# Instructions to follow
Only those lines from the one with "Document page, 1241x1754 pixels." through the last line of the material belong in the answer, each repeated exactly.

# Information supplied
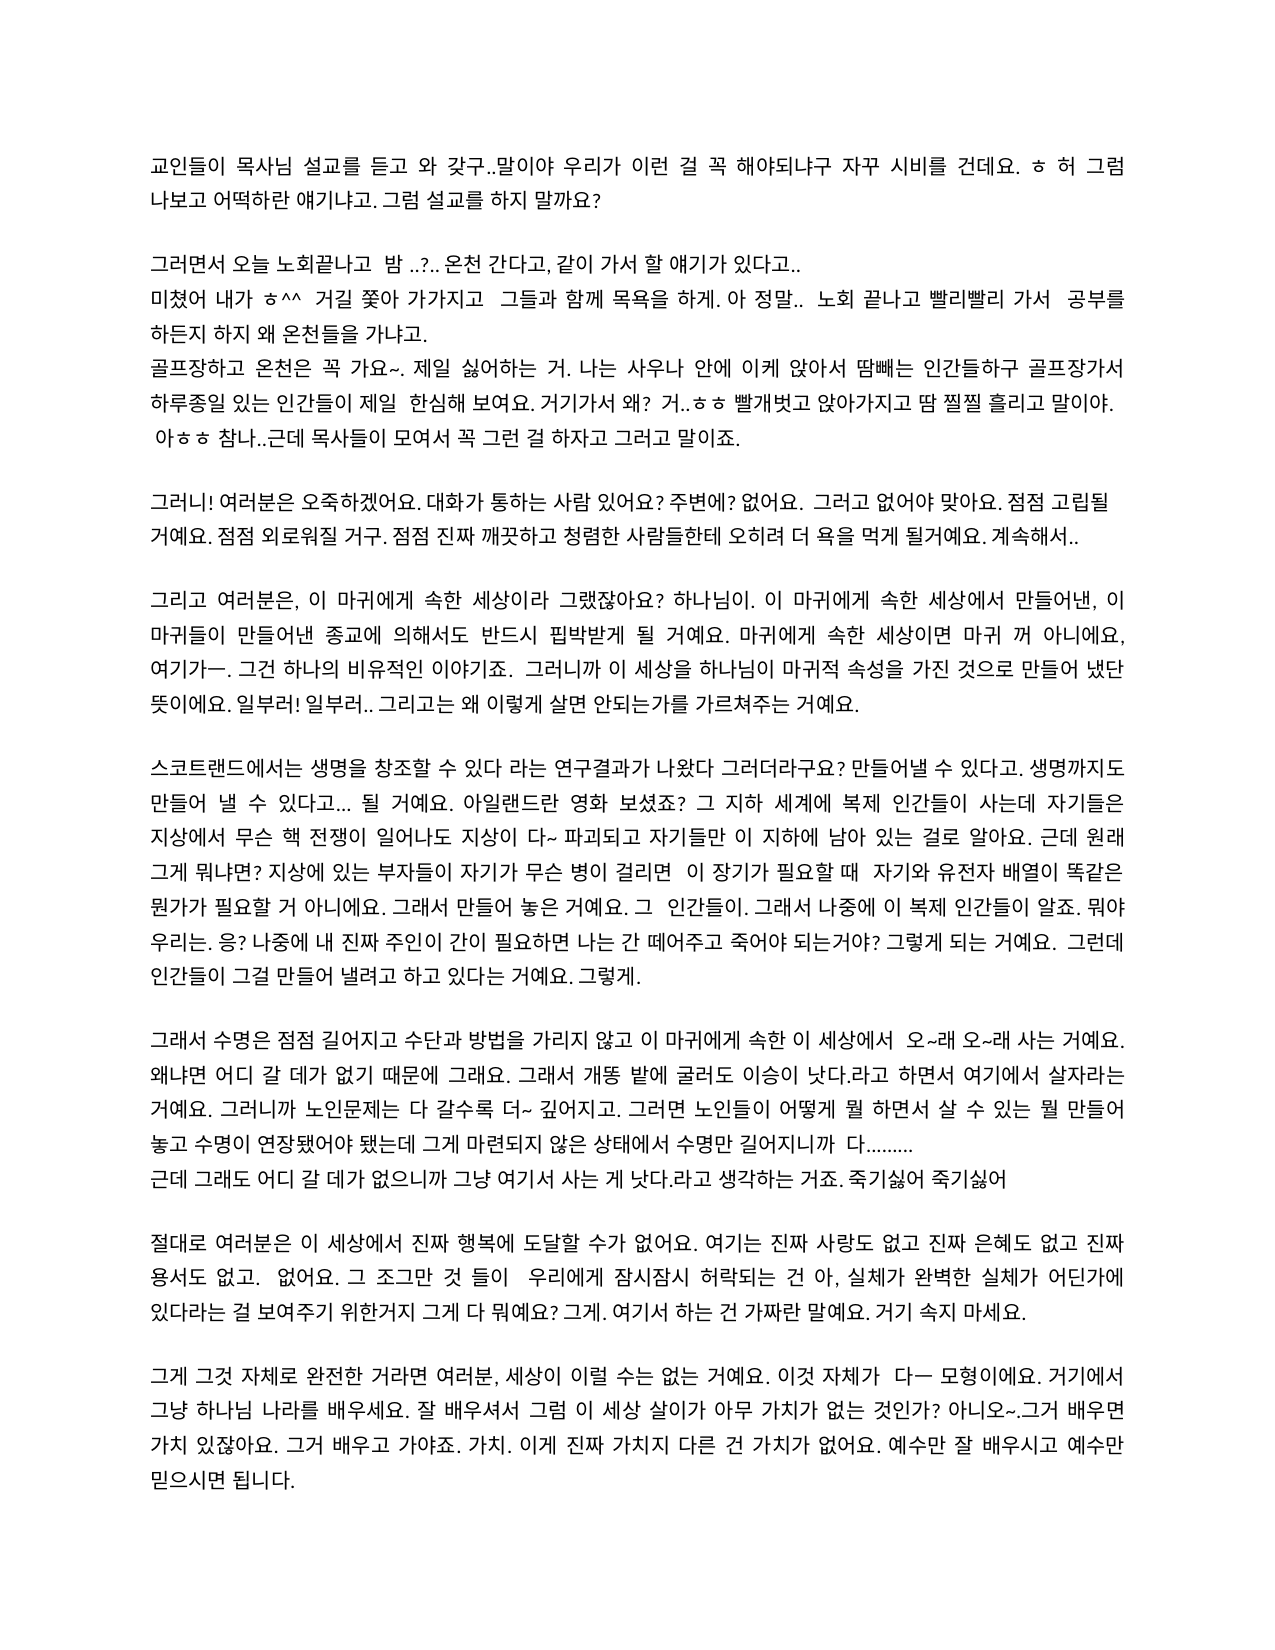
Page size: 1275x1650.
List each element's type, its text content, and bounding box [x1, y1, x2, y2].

text 스코트랜드에서는 생명을 창조할 수 있다 라는 연구결과가 나왔다 그러더라구요? 만들어낼 수 있다고. 생명까지도 만들어 낼 수 있다고... 될 거예요. 아일랜드란 영화 보셨죠? 그 지하 세계에 복제 인간들이 사는데 자기들은 지상에서 무슨 핵 전쟁이 일어나도 지상이 다~ 파괴되고 자기들만 이 지하에 남아 있는 걸로 알아요. 근데 원래 그게 뭐냐면? 지상에 있는 부자들이 자기가 무슨 병이 걸리면 이 장기가 필요할 때 자기와 유전자 배열이 똑같은 뭔가가 필요할 거 아니에요. 그래서 만들어 놓은 거예요. 그 인간들이. 그래서 나중에 이 복제 인간들이 알죠. 뭐야 우리는. 응? 나중에 내 진짜 주인이 간이 필요하면 나는 간 떼어주고 죽어야 되는거야? 그렇게 되는 거예요. 그런데 인간들이 그걸 만들어 낼려고 하고 있다는 거예요. 그렇게. [150, 752, 1125, 991]
text 그래서 수명은 점점 길어지고 수단과 방법을 가리지 않고 이 마귀에게 속한 이 세상에서 오~래 오~래 사는 거예요. 왜냐면 어디 갈 데가 없기 때문에 그래요. 그래서 개똥 밭에 굴러도 이승이 낫다.라고 하면서 여기에서 살자라는 거예요. 그러니까 노인문제는 다 갈수록 더~ 깊어지고. 그러면 노인들이 어떻게 뭘 하면서 살 수 있는 뭘 만들어 놓고 수명이 연장됐어야 됐는데 그게 마련되지 않은 상태에서 수명만 길어지니까 다......... [150, 1024, 1125, 1158]
text 그러면서 오늘 노회끝나고 밤 ..?.. 온천 간다고, 같이 가서 할 얘기가 있다고.. [150, 248, 1125, 279]
text 근데 그래도 어디 갈 데가 없으니까 그냥 여기서 사는 게 낫다.라고 생각하는 거죠. 죽기싫어 죽기싫어 [150, 1163, 1125, 1193]
text 미쳤어 내가 ㅎ^^ 거길 쫓아 가가지고 그들과 함께 목욕을 하게. 아 정말.. 노회 끝나고 빨리빨리 가서 공부를 하든지 하지 왜 온천들을 가냐고. [150, 283, 1125, 348]
text 아ㅎㅎ 참나..근데 목사들이 모여서 꼭 그런 걸 하자고 그러고 말이죠. [150, 422, 1125, 452]
text 그게 그것 자체로 완전한 거라면 여러분, 세상이 이럴 수는 없는 거예요. 이것 자체가 다ㅡ 모형이에요. 거기에서 그냥 하나님 나라를 배우세요. 잘 배우셔서 그럼 이 세상 살이가 아무 가치가 없는 것인가? 아니오~.그거 배우면 가치 있잖아요. 그거 배우고 가야죠. 가치. 이게 진짜 가치지 다른 건 가치가 없어요. 예수만 잘 배우시고 예수만 믿으시면 됩니다. [150, 1360, 1125, 1494]
text 그러니! 여러분은 오죽하겠어요. 대화가 통하는 사람 있어요? 주변에? 없어요. 그러고 없어야 맞아요. 점점 고립될 거예요. 점점 외로워질 거구. 점점 진짜 깨끗하고 청렴한 사람들한테 오히려 더 욕을 먹게 될거예요. 계속해서.. [150, 486, 1125, 551]
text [150, 150, 1125, 215]
text 골프장하고 온천은 꼭 가요~. 제일 싫어하는 거. 나는 사우나 안에 이케 앉아서 땀빼는 인간들하구 골프장가서 하루종일 있는 인간들이 제일 한심해 보여요. 거기가서 왜? 거..ㅎㅎ 빨개벗고 앉아가지고 땀 찔찔 흘리고 말이야. [150, 353, 1125, 417]
text 절대로 여러분은 이 세상에서 진짜 행복에 도달할 수가 없어요. 여기는 진짜 사랑도 없고 진짜 은혜도 없고 진짜 용서도 없고. 없어요. 그 조그만 것 들이 우리에게 잠시잠시 허락되는 건 아, 실체가 완벽한 실체가 어딘가에 있다라는 걸 보여주기 위한거지 그게 다 뭐예요? 그게. 여기서 하는 건 가짜란 말예요. 거기 속지 마세요. [150, 1227, 1125, 1326]
text 그리고 여러분은, 이 마귀에게 속한 세상이라 그랬잖아요? 하나님이. 이 마귀에게 속한 세상에서 만들어낸, 이 마귀들이 만들어낸 종교에 의해서도 반드시 핍박받게 될 거예요. 마귀에게 속한 세상이면 마귀 꺼 아니에요,여기가ㅡ. 그건 하나의 비유적인 이야기죠. 그러니까 이 세상을 하나님이 마귀적 속성을 가진 것으로 만들어 냈단 뜻이에요. 일부러! 일부러.. 그리고는 왜 이렇게 살면 안되는가를 가르쳐주는 거예요. [150, 584, 1125, 719]
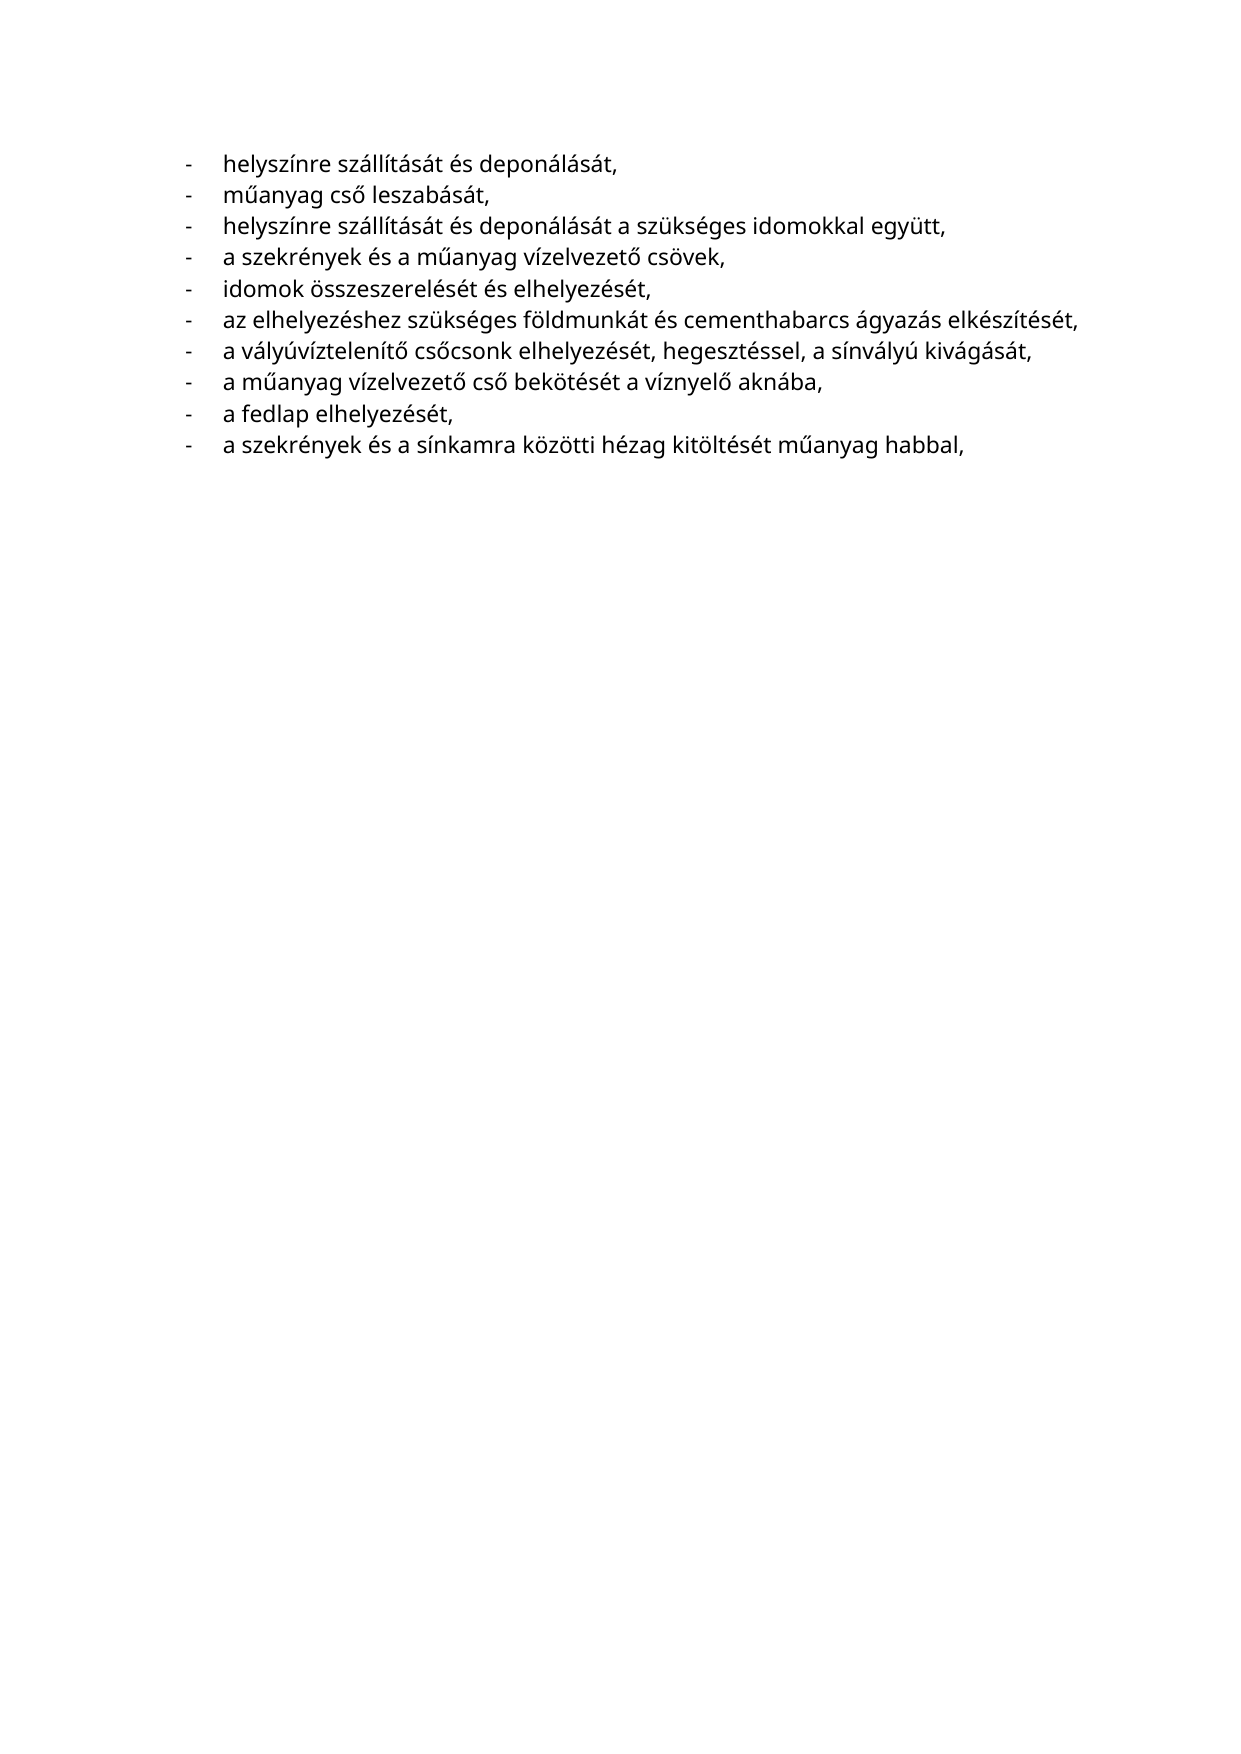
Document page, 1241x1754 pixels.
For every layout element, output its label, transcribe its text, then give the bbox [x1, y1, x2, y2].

# Answer to the problem
Document page, 1241x1754 pixels.
For every layout element, output its label, transcribe its text, then give the bbox [x1, y1, x2, y2].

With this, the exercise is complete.